_Task data_

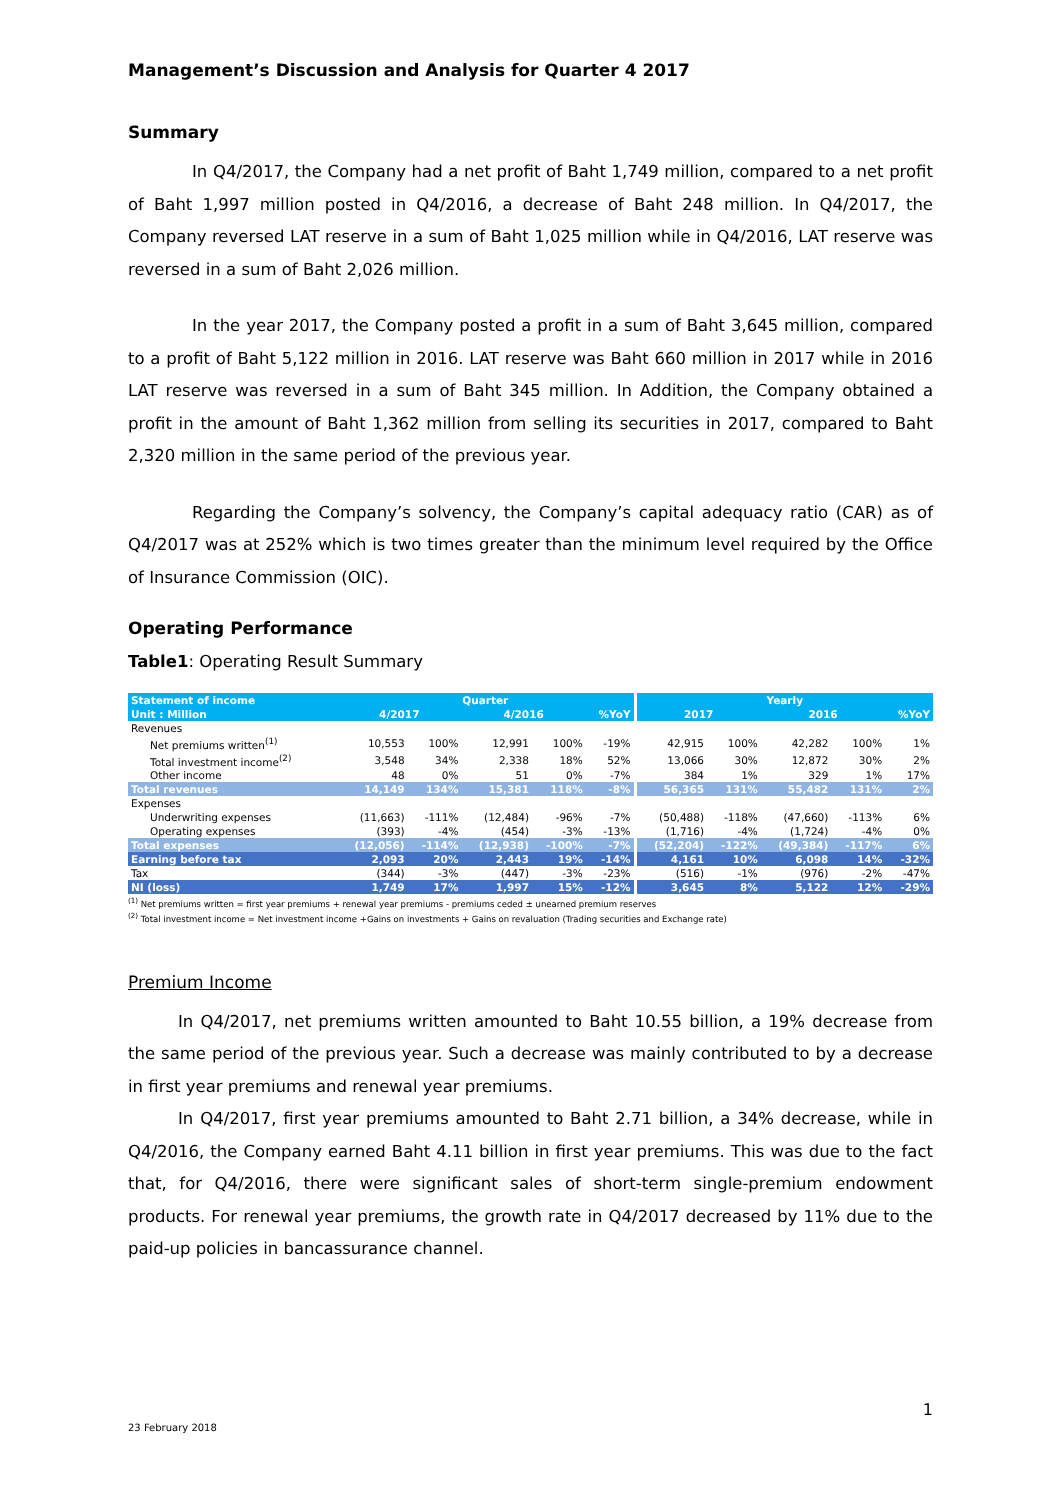Management’s Discussion and Analysis for Quarter 4 2017
Summary
In Q4/2017, the Company had a net profit of Baht 1,749 million, compared to a net profit of Baht 1,997 million posted in Q4/2016, a decrease of Baht 248 million. In Q4/2017, the Company reversed LAT reserve in a sum of Baht 1,025 million while in Q4/2016, LAT reserve was reversed in a sum of Baht 2,026 million.
In the year 2017, the Company posted a profit in a sum of Baht 3,645 million, compared to a profit of Baht 5,122 million in 2016. LAT reserve was Baht 660 million in 2017 while in 2016 LAT reserve was reversed in a sum of Baht 345 million. In Addition, the Company obtained a profit in the amount of Baht 1,362 million from selling its securities in 2017, compared to Baht 2,320 million in the same period of the previous year.
Regarding the Company’s solvency, the Company’s capital adequacy ratio (CAR) as of Q4/2017 was at 252% which is two times greater than the minimum level required by the Office of Insurance Commission (OIC).
Operating Performance
Table1: Operating Result Summary
| Statement of income | Quarter | | | | | | Yearly | | | | |
| Unit : Million | 4/2017 | | 4/2016 | | %YoY | | 2017 | | 2016 | | %YoY |
| Revenues | | | | | | | | | | | |
| Net premiums written<sup>(1)</sup> | 10,553 | 100% | 12,991 | 100% | -19% | | 42,915 | 100% | 42,282 | 100% | 1% |
| Total investment income<sup>(2)</sup> | 3,548 | 34% | 2,338 | 18% | 52% | | 13,066 | 30% | 12,872 | 30% | 2% |
| Other income | 48 | 0% | 51 | 0% | -7% | | 384 | 1% | 329 | 1% | 17% |
| Total revenues | 14,149 | 134% | 15,381 | 118% | -8% | | 56,365 | 131% | 55,482 | 131% | 2% |
| Expenses | | | | | | | | | | | |
| Underwriting expenses | (11,663) | -111% | (12,484) | -96% | -7% | | (50,488) | -118% | (47,660) | -113% | 6% |
| Operating expenses | (393) | -4% | (454) | -3% | -13% | | (1,716) | -4% | (1,724) | -4% | 0% |
| Total expenses | (12,056) | -114% | (12,938) | -100% | -7% | | (52,204) | -122% | (49,384) | -117% | 6% |
| Earning before tax | 2,093 | 20% | 2,443 | 19% | -14% | | 4,161 | 10% | 6,098 | 14% | -32% |
| Tax | (344) | -3% | (447) | -3% | -23% | | (516) | -1% | (976) | -2% | -47% |
| NI (loss) | 1,749 | 17% | 1,997 | 15% | -12% | | 3,645 | 8% | 5,122 | 12% | -29% |
<sup>(1)</sup> Net premiums written = first year premiums + renewal year premiums - premiums ceded ± unearned premium reserves
<sup>(2)</sup> Total investment income = Net investment income +Gains on investments + Gains on revaluation (Trading securities and Exchange rate)
Premium Income
In Q4/2017, net premiums written amounted to Baht 10.55 billion, a 19% decrease from the same period of the previous year. Such a decrease was mainly contributed to by a decrease in first year premiums and renewal year premiums.
In Q4/2017, first year premiums amounted to Baht 2.71 billion, a 34% decrease, while in Q4/2016, the Company earned Baht 4.11 billion in first year premiums. This was due to the fact that, for Q4/2016, there were significant sales of short-term single-premium endowment products. For renewal year premiums, the growth rate in Q4/2017 decreased by 11% due to the paid-up policies in bancassurance channel.
1
23 February 2018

_Task to complete_
Give back the entries verbatim. Do not include any picture.

_Output of the task_
Management’s Discussion and Analysis for Quarter 4 2017
Summary
In Q4/2017, the Company had a net profit of Baht 1,749 million, compared to a net profit of Baht 1,997 million posted in Q4/2016, a decrease of Baht 248 million. In Q4/2017, the Company reversed LAT reserve in a sum of Baht 1,025 million while in Q4/2016, LAT reserve was reversed in a sum of Baht 2,026 million.
In the year 2017, the Company posted a profit in a sum of Baht 3,645 million, compared to a profit of Baht 5,122 million in 2016. LAT reserve was Baht 660 million in 2017 while in 2016 LAT reserve was reversed in a sum of Baht 345 million. In Addition, the Company obtained a profit in the amount of Baht 1,362 million from selling its securities in 2017, compared to Baht 2,320 million in the same period of the previous year.
Regarding the Company’s solvency, the Company’s capital adequacy ratio (CAR) as of Q4/2017 was at 252% which is two times greater than the minimum level required by the Office of Insurance Commission (OIC).
Operating Performance
Table1: Operating Result Summary
| Statement of income | Quarter | | | | | | Yearly | | | | |
| Unit : Million | 4/2017 | | 4/2016 | | %YoY | | 2017 | | 2016 | | %YoY |
| Revenues | | | | | | | | | | | |
| Net premiums written<sup>(1)</sup> | 10,553 | 100% | 12,991 | 100% | -19% | | 42,915 | 100% | 42,282 | 100% | 1% |
| Total investment income<sup>(2)</sup> | 3,548 | 34% | 2,338 | 18% | 52% | | 13,066 | 30% | 12,872 | 30% | 2% |
| Other income | 48 | 0% | 51 | 0% | -7% | | 384 | 1% | 329 | 1% | 17% |
| Total revenues | 14,149 | 134% | 15,381 | 118% | -8% | | 56,365 | 131% | 55,482 | 131% | 2% |
| Expenses | | | | | | | | | | | |
| Underwriting expenses | (11,663) | -111% | (12,484) | -96% | -7% | | (50,488) | -118% | (47,660) | -113% | 6% |
| Operating expenses | (393) | -4% | (454) | -3% | -13% | | (1,716) | -4% | (1,724) | -4% | 0% |
| Total expenses | (12,056) | -114% | (12,938) | -100% | -7% | | (52,204) | -122% | (49,384) | -117% | 6% |
| Earning before tax | 2,093 | 20% | 2,443 | 19% | -14% | | 4,161 | 10% | 6,098 | 14% | -32% |
| Tax | (344) | -3% | (447) | -3% | -23% | | (516) | -1% | (976) | -2% | -47% |
| NI (loss) | 1,749 | 17% | 1,997 | 15% | -12% | | 3,645 | 8% | 5,122 | 12% | -29% |
<sup>(1)</sup> Net premiums written = first year premiums + renewal year premiums - premiums ceded ± unearned premium reserves
<sup>(2)</sup> Total investment income = Net investment income +Gains on investments + Gains on revaluation (Trading securities and Exchange rate)
Premium Income
In Q4/2017, net premiums written amounted to Baht 10.55 billion, a 19% decrease from the same period of the previous year. Such a decrease was mainly contributed to by a decrease in first year premiums and renewal year premiums.
In Q4/2017, first year premiums amounted to Baht 2.71 billion, a 34% decrease, while in Q4/2016, the Company earned Baht 4.11 billion in first year premiums. This was due to the fact that, for Q4/2016, there were significant sales of short-term single-premium endowment products. For renewal year premiums, the growth rate in Q4/2017 decreased by 11% due to the paid-up policies in bancassurance channel.
1
23 February 2018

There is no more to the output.